La celebración de la Última Cena incluyó el recuerdo del lavado de los pies de Jesús a sus discípulos. En el texto del Evangelio que escuchamos se agrega una exhortación del mismo Jesús que es una contundente invitación al verdadero servicio: ponerse a los pies de los demás. ¿Quién puede decir que hace realmente esto? Tal vez el mayor testimonio de ello es el de algunos papás y mamás que se desviven y desmueren por sus hijos, anhelando y construyendo un futuro mejor, a veces tan esquivo, pues tantas cosas no dependen de ellos, sino de las autoridades, los dirigentes, los responsables…

Recuerdo que Neruda en La Educación del Cacique del libro IV del Canto General enumera una larga lista de habilidades y pruebas de humanidad por las que Lautaro debió pasar. Menciono sólo algunas: Arrebató el tesoro de las olas. Comió en cada cocina de su pueblo. Aprendió el alfabeto del relámpago. Se hizo cristal de transparencia dura. Estudió para viento huracanado. Se combatió hasta apagar la sangre. Y después de todas ellas, muy distintas de los certificados, diplomados y magísteres que abundan en nuestros días, sentencia Neruda: sólo entonces fue digno de su pueblo.

¿Qué tiene que ocurrir para que quienes nos dirigen sean dignos de hacerlo? Hay algo que me incomoda cuando los dirigentes se atribuyen una vocación de servicio público que los hace estar como a otro nivel del común de los mortales, tal vez ajenos a las críticas, o con demasiada seguridad como para saber qué es lo que el pueblo necesita. Es evidente que muchas veces las dificultades por sacar adelante algún proyecto pasan por dificultades para organizarse, y en ello juega un rol importante el de los dirigentes, ya sea por lucha de egos, ya por agendas ocultas y contradictorias con el bien común, ya porque hay que cumplir las metas plazos, el fin que justifica los medios. Así como hay buenos dirigentes, buenos pastores, también abundan los lobos con piel de oveja.

Estamos en tiempos de urgencias, ya antes del terremoto (2010 sin campamentos), pero ahora con mayor razón (lo que alguna vez fue 2.000 mediaguas para el 2.000, ahora se ha transformado en 20.000 mediaguas para antes que lleguen las lluvias). Ojo con que descuidemos lo permanente, el modo como hemos aprendido a hacer las cosas. Durante este fin de semana he sido testigo de la honda amistad que se ha ido gestando semana a semana entre algunas familias y los voluntarios que por años las visitan ¿Qué cambia con eso?
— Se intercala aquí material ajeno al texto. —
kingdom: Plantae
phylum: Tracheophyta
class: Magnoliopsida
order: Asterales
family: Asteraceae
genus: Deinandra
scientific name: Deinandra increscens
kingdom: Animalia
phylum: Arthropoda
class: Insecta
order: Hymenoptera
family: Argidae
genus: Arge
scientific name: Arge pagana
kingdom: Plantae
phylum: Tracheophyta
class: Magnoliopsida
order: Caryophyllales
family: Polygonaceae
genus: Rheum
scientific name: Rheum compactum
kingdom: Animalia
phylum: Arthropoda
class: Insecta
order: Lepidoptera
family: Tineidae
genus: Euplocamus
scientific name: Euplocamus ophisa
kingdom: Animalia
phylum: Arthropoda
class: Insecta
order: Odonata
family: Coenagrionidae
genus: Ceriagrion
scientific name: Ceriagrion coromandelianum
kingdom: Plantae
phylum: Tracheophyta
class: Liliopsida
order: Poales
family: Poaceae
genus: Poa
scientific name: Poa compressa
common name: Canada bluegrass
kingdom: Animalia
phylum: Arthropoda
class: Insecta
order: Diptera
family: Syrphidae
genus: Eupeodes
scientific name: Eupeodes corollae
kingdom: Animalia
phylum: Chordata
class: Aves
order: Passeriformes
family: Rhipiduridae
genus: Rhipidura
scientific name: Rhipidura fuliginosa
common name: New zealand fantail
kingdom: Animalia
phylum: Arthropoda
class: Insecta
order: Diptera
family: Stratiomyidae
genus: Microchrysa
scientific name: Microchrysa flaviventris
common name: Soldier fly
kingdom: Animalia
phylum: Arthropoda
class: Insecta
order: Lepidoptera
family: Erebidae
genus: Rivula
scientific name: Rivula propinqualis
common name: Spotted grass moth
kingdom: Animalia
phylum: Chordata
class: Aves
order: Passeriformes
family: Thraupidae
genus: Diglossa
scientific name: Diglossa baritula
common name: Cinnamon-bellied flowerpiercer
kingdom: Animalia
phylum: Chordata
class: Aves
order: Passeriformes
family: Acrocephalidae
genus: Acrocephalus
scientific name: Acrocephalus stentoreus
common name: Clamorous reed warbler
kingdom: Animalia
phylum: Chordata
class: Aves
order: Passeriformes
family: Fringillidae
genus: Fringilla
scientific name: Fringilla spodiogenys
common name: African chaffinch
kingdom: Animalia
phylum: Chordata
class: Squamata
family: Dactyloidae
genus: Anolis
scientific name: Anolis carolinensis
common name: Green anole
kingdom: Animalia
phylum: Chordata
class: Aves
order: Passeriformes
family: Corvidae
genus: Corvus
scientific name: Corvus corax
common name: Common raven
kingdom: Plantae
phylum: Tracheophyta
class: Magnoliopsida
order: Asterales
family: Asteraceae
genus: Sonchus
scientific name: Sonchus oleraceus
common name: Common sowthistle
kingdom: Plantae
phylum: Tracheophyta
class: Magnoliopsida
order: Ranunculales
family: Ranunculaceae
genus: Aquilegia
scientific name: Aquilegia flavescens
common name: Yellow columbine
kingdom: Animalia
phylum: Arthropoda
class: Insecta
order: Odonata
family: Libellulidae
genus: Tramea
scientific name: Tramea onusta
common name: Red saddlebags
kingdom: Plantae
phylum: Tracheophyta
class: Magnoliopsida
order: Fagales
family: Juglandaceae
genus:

Ni siquiera las viviendas definitivas que queremos construir son definitivas: ya nos lo dijo el terremoto y maremoto. Lo único que permanece para siempre ¿qué es?

Una actitud fundamental: ante todo el reconocernos hermanos, hijos de la misma tierra, y aunque suene a contradicción, mantener en alto la humildad y el deseo de servir, aunque no salga en la tele. Tenemos una gran posibilidad en la reconstrucción, partamos desde abajo, hagámonos dignos hijos de nuestro pueblo.